[At-Large] Fwd: ATLASIII Participation

Karl Auerbach karl at cavebear.com
Fri Jul 12 19:40:48 UTC 2019


On 7/12/19 5:53 AM, Christian de Larrinaga wrote:
> In no way to detract from any point you are making. But this is the
> first I've heard about ATLAS participation or these ICANN courses. I
> also have no idea whether this matters in the slightest.

I, as well, found these requirements surprising.  They reminded me of 
19th century European sovereigns who claimed that their colonial 
governments in Africa were necessary because the people there were 
incapable of deciding questions that were important to their own lives.

Yes, that is a harsh assessment.  But imposition of participation 
requirements, such as mandatory education, smacks of "top down" management.

Yes, people who don't know the lingo of the meeting do slow things 
down.  But ICANN has been wandering around, doing essentially little 
except promote certain intellectual property and business interests for 
more than two decades.  "Efficient" is not a word that seems to exist in 
the ICANN universe.

Why not a list of suggested readings rather than a mandatory gauntlet?

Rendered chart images
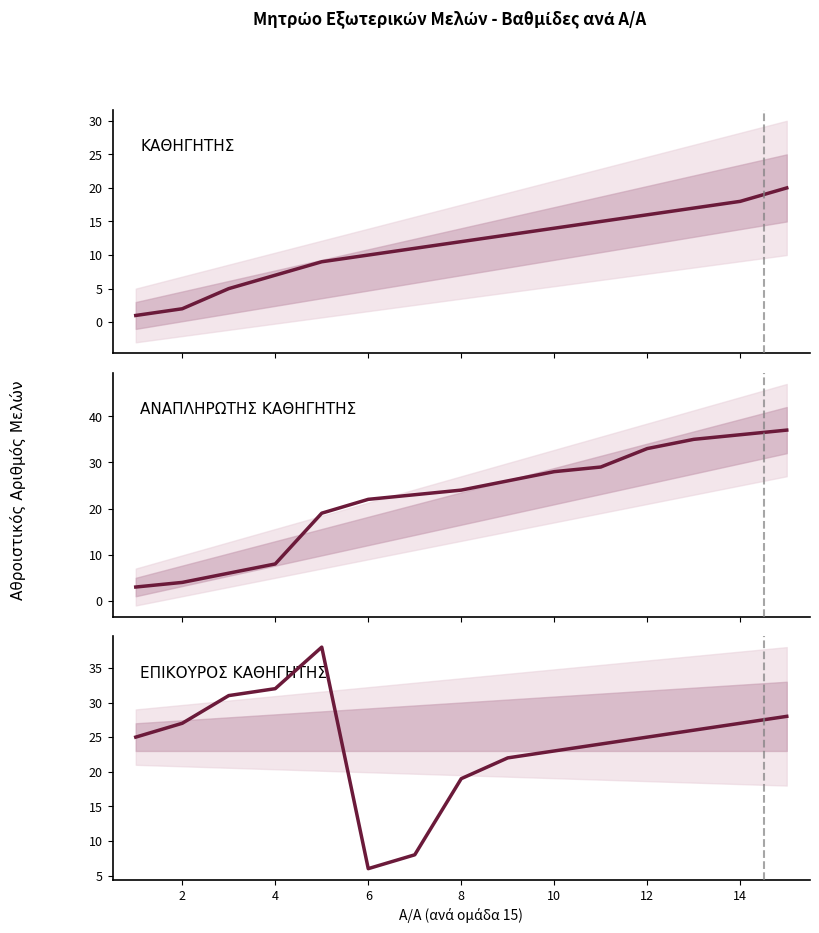

True or false: ΚΑΘΗΓΗΤΗΣ has a value of 1 at 2.

False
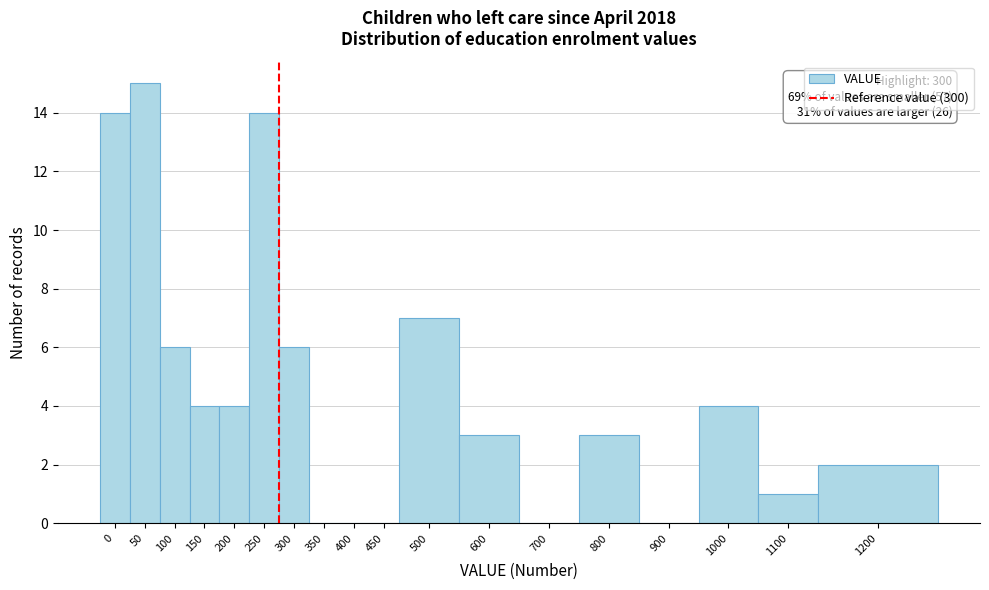

Reading right to left, extract all data points from this chart.

1200=2	1100=1	1000=4	900=0	800=3	700=0	600=3	500=7	450=0	400=0	350=0	300=6	250=14	200=4	150=4	100=6	50=15	0=14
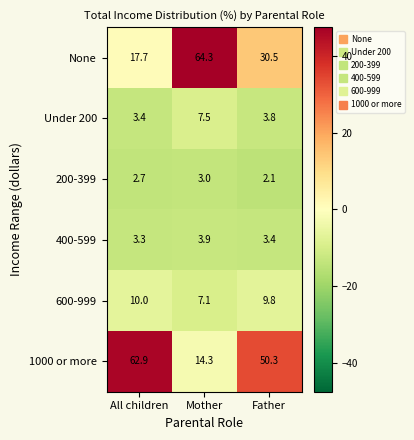

Between All children and Father, which series saw the biggest shift?

None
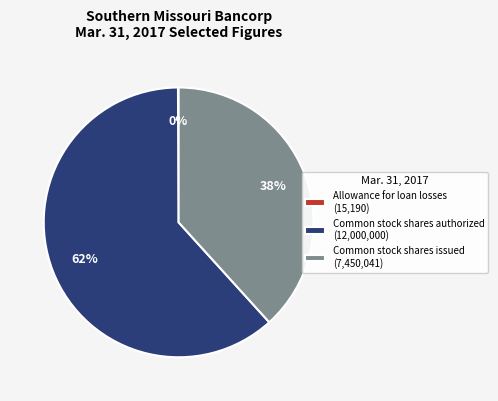

Is there a majority slice in this chart?

Yes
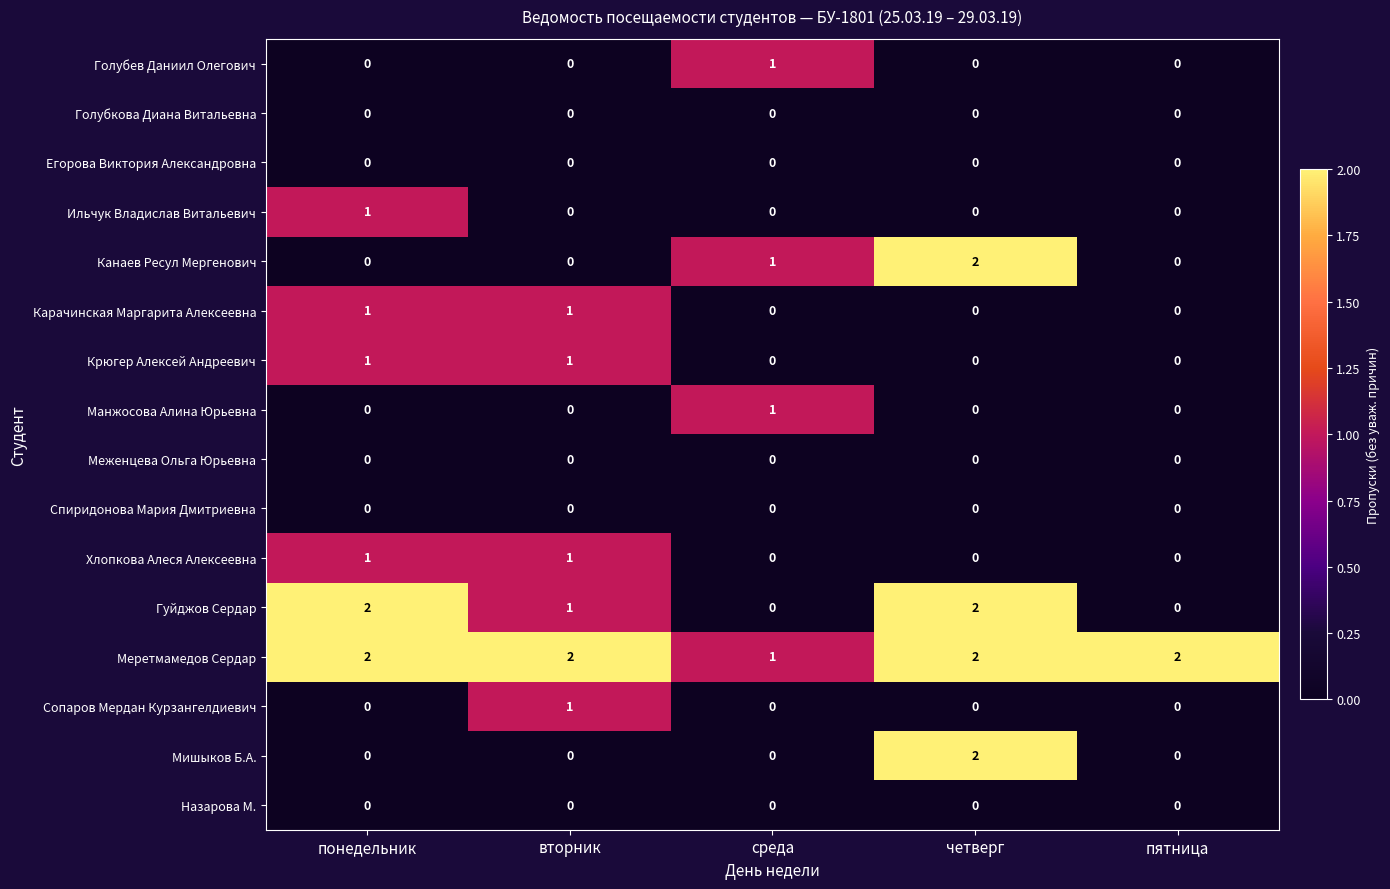

At how many categories does at least one series exceed 0?

5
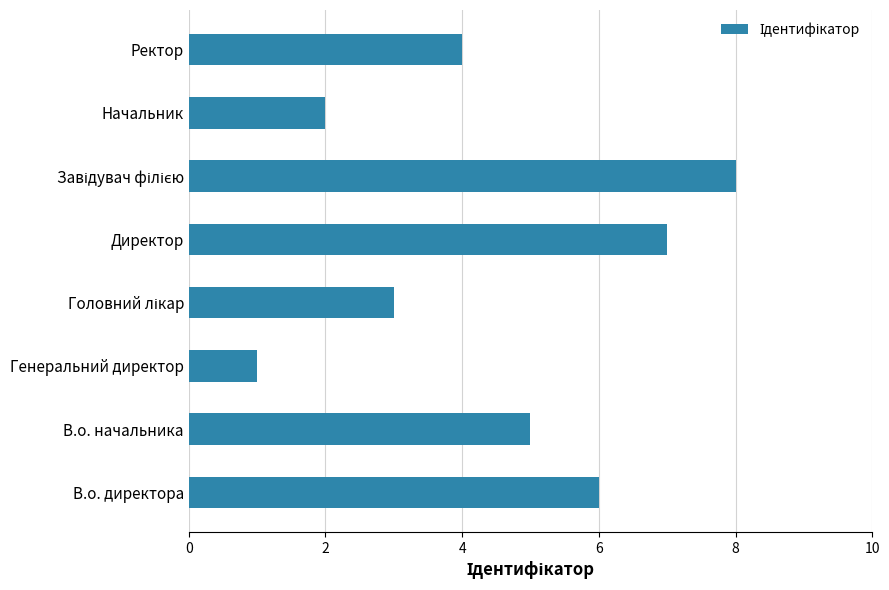

What value does the data have at Ректор?

4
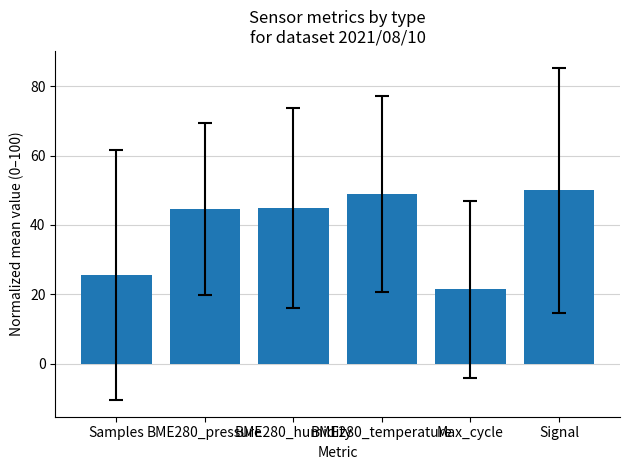

Where does the data first go above 44?

BME280_pressure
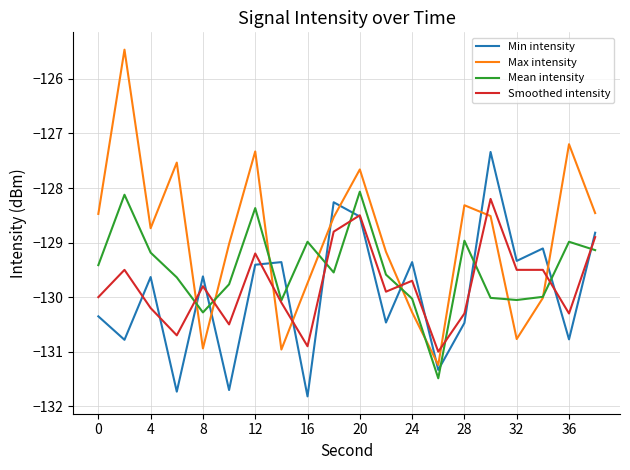

True or false: Min intensity has more than 2 points higher than both neighbors.

True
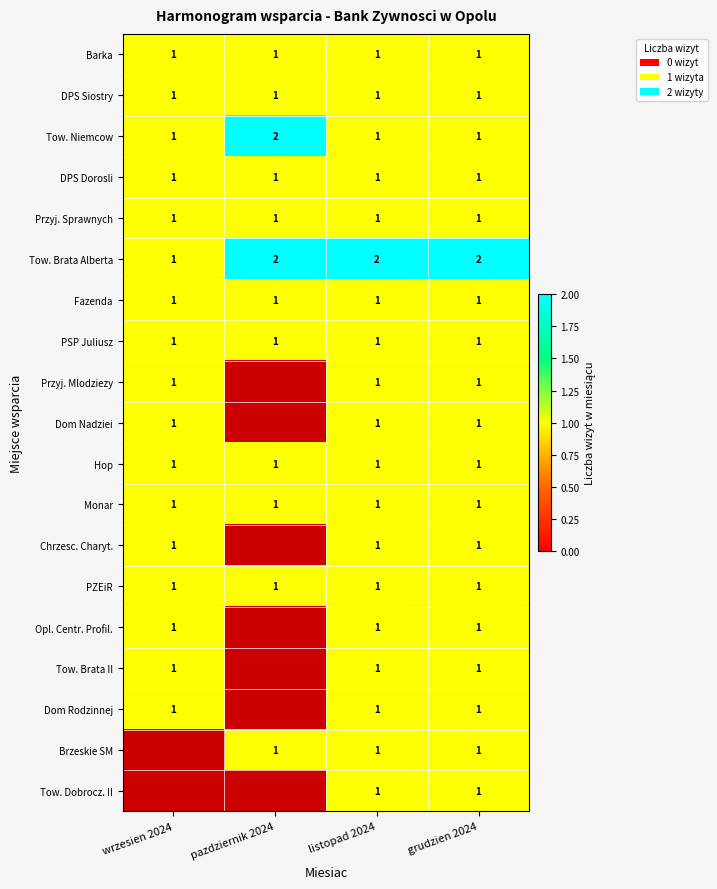

True or false: DPS Siostry has a value of 1 at listopad 2024.

True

> [ACTIVITY 1]: Write out the part of the post about ATLAS participation from "Karl Auerbach karl" up to and including "their own lives.".
> [ACTIVITY 2]: Give again the lines of the records from the line with "True or false: Min" up to and including the last line of the records. Leave the pictures out of your answer.

> [PROBLEM SOLUTION 1]:
Karl Auerbach karl at cavebear.com
Fri Jul 12 19:40:48 UTC 2019


On 7/12/19 5:53 AM, Christian de Larrinaga wrote:
> In no way to detract from any point you are making. But this is the
> first I've heard about ATLAS participation or these ICANN courses. I
> also have no idea whether this matters in the slightest.

I, as well, found these requirements surprising.  They reminded me of 
19th century European sovereigns who claimed that their colonial 
governments in Africa were necessary because the people there were 
incapable of deciding questions that were important to their own lives.

> [PROBLEM SOLUTION 2]:
True or false: Min intensity has more than 2 points higher than both neighbors.

True

True or false: DPS Siostry has a value of 1 at listopad 2024.

True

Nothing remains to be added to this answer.